Time for your close up

It has been a while since I last posted here and it may seem that I haven’t been doing anything. The truth is that I’ve been doing behind the scenes research and studying, some of which I have been sharing on Tumblr. There is a huge resource around us, once you start looking in the right places.

There has been one big question that keeps popping up during this work. And the question? What is aesthetically pleasing?

For a photographer one of the fundamental aspects of the job is to capture what works and know what doesn’t. When you try to analyse this, it comes down to how do you know whether X is more aesthetically pleasing than Y? Is it something that is hard-wired into our brains? Or is it a cultural thing, in that the world around us shapes that view?

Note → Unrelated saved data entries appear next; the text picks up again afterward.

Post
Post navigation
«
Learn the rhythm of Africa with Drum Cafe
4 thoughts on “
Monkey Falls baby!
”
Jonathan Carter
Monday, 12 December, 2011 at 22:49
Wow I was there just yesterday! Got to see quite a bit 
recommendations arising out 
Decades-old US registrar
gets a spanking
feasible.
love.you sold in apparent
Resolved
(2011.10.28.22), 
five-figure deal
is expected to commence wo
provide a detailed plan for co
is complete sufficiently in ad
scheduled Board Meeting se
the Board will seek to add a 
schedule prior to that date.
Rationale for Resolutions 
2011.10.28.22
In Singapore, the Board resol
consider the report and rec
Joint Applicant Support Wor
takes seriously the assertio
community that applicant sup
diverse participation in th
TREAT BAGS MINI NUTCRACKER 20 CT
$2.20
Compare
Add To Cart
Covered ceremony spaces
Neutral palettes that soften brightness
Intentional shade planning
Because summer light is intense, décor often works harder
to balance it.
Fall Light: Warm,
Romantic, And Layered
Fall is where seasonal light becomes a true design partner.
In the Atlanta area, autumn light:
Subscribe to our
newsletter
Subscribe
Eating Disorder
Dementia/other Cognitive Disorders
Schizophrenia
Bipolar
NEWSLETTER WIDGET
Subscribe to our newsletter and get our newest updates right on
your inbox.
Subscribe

In that quest for knowledge, I was watching the Disney Pixar film Cars 2 in which the character Mater, who is a rusting old tow truck, doesn’t want to get the knocks and dents on him fixed. Each one had a special memory for him which he wanted to keep. What people may miss is that the Holley Shiftwell character later on in the film also decides to keep a dent in her body as a treasured memory.

So does aesthetically pleasing really need to equate to perfection? Are the knocks and dents in each of us so unique that they make us who we are? Each knock or dent with their own story.

105mm f2.8 VR Micro-Nikkor

To that end, I purchased a secondhand 105mm f2.8 VR Micro-Nikkor lens from London Camera Exchange for getting some close up images and to see where this line of thinking goes.